Can you terminate an employee for refusing to return to the office?

As a new wave of COVID is predicted in NSW, can people who refuse to return to a company's workspace be fired?

Can you terminate an employee for refusing to return to the office?

A return to pre-pandemic ways of working is unthinkable for a majority of white-collar employees. An improved work-life balance, fewer distractions and fewer hours spent commuting reduced stress. Hybrid and remote working is definitely here to stay. Harvard Business Review suggests there’s widespread resistance to returning to the office, with as many as 65% of employees preferring to remain fully remote. In Australia, surveys reveal a big gap between employees who would prefer to work from home compared to senior executives who are happier to be in the office.

As reports circulate this week of a new wave of COVID about to hit NSW, what happens if an employee refuses to return to the physical workspace? Can an employer legally fire them for digging their heels in?

The answer is most definitely “yes”, says Aaron Goonrey, partner at Lander and Rogers.

The first issue at stake is whether the employment contract has an agreement that an employee’s place of work is the traditional workplace. If so, there is already a legal obligation for them to attend that traditional workplace, Goonrey says.

The second challenge for employees is explaining why the worker is required to return to the office. In a recent unfair dismissal case, the Fair Work Commission ruled in favour of an employer who fired an employee for refusing to come back into the office. The applicant filed an unfair dismissal claim against his employer, the Australian Federal Police (AFP), claiming that the AFP had failed to respond to his request for flexible work and in particular his need to work from home due to his autism spectrum disorder and depression.

The employee requested to work full-time from home due to his disability. The AFP argued that it had offered appropriate adjustments to accommodate the employee’s physical return to work but he had refused to comply. They requested current medical evidence from his doctors, which he failed to provide. The AFP also offered reasons why he was physically required in the office.

The FWC agreed that the AFP had presented reasonable grounds for dismissal. While you can’t force a person to do something that is unsafe, if they can perform duties safely, then a business can compel a return to the office. Goonrey makes the point, however, that as the federal government is planning on expanding flexible work rights, the ruling on this case may not be indicative of future outcomes in unfair dismissal cases.

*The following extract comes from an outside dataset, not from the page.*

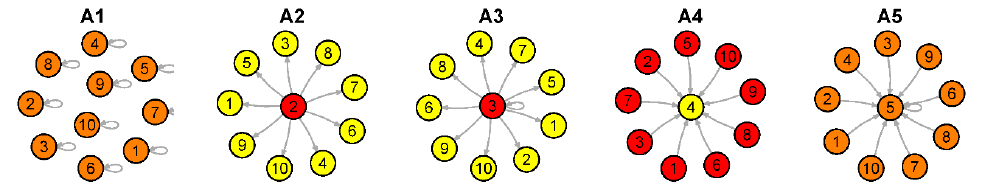
Figure 2. Graphs G ((cid:3036)) with out-degree centralities colored by the yellow-red gradient.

“As a general rule of thumb, if an employee continually refuses to attend the workplace, and the employer has provided reasonable grounds as to why they should, they can exercise their right to terminate. But this has to balance with the reasons why the employee is refusing,” he says.

These reasons may not be external factors, such as suddenly having to care for ageing parents; they could be psycho-sociological factors, and outcomes would be subject to what an employee could put forward to support their case. Fear of contracting COVID is unlikely to hold sway with no public health orders in place. Two-thirds of Australians have contracted COVID, and Goonrey says in the event of another pandemic wave, he can see employers relying on that data – and the fact that vaccination rates are relatively high in Australia – to counter employee intransigence.

“Employers could legitimately say ‘We know there is a risk, but you need to take measures to protect yourself getting to and from the traditional workplace,’” he says.

If a business is facing blank refusal after clear and reasonable direction to return to the office, then it is to be expected that they will consult with their employee pursuant with their obligations under the WHS act. 

So long as the employer assesses those cases, consults with the employee, and weighs up the individual’s needs against the needs of the business, as well as providing sound business reasons for the individual returning to the physical workplace, they will be in a solid position from a legal standpoint, Goonrey says.

However, going down the disciplinary path with someone first is always the preferred approach rather than simply terminating them for failing to follow reasonable and lawful requests, he says.